Compte tenu du fait que tous les produits cosmétiques doivent être sûrs, la revendication « sans parabènes » n’est pas autorisée car elle dénigre le groupe entier des parabènes.Le phénoxyéthanol et le triclosan sont sûrs lorsqu’ils sont utilisés en accord avec les dispositions du Règlement Cosmétique.

Par conséquent la revendication « sans »  ces substances n’est pas autorisée puisqu’elle dénigre des substances autorisées.

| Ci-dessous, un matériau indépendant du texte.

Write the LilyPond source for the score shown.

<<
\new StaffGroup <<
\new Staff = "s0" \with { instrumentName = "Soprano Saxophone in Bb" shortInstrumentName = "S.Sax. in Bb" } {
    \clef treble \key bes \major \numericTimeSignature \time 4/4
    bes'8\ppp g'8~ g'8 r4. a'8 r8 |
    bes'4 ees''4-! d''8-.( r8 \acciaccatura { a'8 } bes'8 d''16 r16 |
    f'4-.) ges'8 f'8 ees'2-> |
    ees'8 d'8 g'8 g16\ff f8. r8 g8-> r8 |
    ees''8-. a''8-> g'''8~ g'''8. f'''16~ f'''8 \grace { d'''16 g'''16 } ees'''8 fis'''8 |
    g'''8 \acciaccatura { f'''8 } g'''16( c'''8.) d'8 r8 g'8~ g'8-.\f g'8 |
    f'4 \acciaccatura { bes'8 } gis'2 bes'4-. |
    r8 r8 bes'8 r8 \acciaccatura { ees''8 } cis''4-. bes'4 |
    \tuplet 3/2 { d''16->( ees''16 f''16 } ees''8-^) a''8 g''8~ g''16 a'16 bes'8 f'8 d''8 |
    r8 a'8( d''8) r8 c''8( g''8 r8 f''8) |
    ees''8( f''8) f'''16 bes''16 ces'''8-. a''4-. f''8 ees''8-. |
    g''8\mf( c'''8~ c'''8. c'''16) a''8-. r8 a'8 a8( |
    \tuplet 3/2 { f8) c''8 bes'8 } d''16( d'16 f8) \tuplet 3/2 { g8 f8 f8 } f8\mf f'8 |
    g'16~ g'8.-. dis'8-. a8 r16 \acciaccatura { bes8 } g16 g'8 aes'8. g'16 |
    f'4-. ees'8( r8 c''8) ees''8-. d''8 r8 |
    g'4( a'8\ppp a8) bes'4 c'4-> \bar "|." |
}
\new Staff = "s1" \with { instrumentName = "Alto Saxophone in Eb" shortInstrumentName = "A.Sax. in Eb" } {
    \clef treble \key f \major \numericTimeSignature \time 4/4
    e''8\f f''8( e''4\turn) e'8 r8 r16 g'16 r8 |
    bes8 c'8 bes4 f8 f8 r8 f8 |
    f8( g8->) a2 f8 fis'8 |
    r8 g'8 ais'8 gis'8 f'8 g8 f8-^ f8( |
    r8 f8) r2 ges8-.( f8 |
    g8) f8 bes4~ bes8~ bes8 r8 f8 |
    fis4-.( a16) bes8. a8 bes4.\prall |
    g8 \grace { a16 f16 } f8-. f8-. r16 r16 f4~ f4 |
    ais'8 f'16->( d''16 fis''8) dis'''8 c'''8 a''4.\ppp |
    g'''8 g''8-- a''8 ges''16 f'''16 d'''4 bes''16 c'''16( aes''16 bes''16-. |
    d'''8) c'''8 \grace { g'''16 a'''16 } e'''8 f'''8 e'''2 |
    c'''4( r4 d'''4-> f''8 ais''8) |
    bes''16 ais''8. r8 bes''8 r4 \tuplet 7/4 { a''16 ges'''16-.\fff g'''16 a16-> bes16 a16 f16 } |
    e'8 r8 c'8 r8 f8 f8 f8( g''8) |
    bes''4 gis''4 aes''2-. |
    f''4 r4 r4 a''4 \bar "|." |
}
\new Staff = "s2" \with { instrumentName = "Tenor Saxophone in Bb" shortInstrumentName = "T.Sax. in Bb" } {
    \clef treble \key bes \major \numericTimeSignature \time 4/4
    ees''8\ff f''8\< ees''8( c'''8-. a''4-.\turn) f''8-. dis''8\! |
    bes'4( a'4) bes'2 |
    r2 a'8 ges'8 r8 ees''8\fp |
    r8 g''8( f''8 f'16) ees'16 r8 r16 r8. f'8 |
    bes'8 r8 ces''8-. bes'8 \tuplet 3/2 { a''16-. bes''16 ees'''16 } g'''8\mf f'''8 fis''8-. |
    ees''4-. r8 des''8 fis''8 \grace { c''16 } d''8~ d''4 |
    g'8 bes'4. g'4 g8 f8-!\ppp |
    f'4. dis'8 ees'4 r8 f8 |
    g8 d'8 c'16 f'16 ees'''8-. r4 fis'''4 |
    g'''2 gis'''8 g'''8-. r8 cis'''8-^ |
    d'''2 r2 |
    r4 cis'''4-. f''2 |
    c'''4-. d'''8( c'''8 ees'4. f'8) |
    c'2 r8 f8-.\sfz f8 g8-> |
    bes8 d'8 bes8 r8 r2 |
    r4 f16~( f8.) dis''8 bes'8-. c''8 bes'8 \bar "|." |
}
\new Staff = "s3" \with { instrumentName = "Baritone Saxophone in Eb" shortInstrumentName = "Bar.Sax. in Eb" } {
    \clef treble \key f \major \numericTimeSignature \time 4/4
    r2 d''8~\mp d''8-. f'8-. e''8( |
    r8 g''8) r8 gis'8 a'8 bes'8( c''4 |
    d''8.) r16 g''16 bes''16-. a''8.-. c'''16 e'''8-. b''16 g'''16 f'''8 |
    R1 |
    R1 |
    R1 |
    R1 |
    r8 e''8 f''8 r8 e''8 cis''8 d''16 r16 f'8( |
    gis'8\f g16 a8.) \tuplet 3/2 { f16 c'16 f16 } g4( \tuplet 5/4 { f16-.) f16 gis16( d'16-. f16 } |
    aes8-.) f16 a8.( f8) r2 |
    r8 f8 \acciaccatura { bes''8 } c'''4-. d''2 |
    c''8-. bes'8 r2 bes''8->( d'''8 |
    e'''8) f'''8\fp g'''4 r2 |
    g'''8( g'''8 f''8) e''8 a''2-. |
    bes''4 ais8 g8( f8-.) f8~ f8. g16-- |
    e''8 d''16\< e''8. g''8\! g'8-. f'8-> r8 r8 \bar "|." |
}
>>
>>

Choix en connaissance Les revendications « sans » ou les revendications de signification similaire sont autorisées quand elles permettent un choix éclairé à un groupe ou des groupes cibles spécifiques d’utilisateurs finaux. Les revendications suivantes sont autorisées si elles sont également conformes aux autres critères communs :

« sans alcool», par ex. dans un bain de bouche destiné à toute la famille ;

« sans ingrédients d’origine animale » par ex. dans les produits destiné aux vegans ;

« sans acétone», par ex. dans les vernis à ongles, pour les utilisateurs souhaitant éviter une odeur particulière.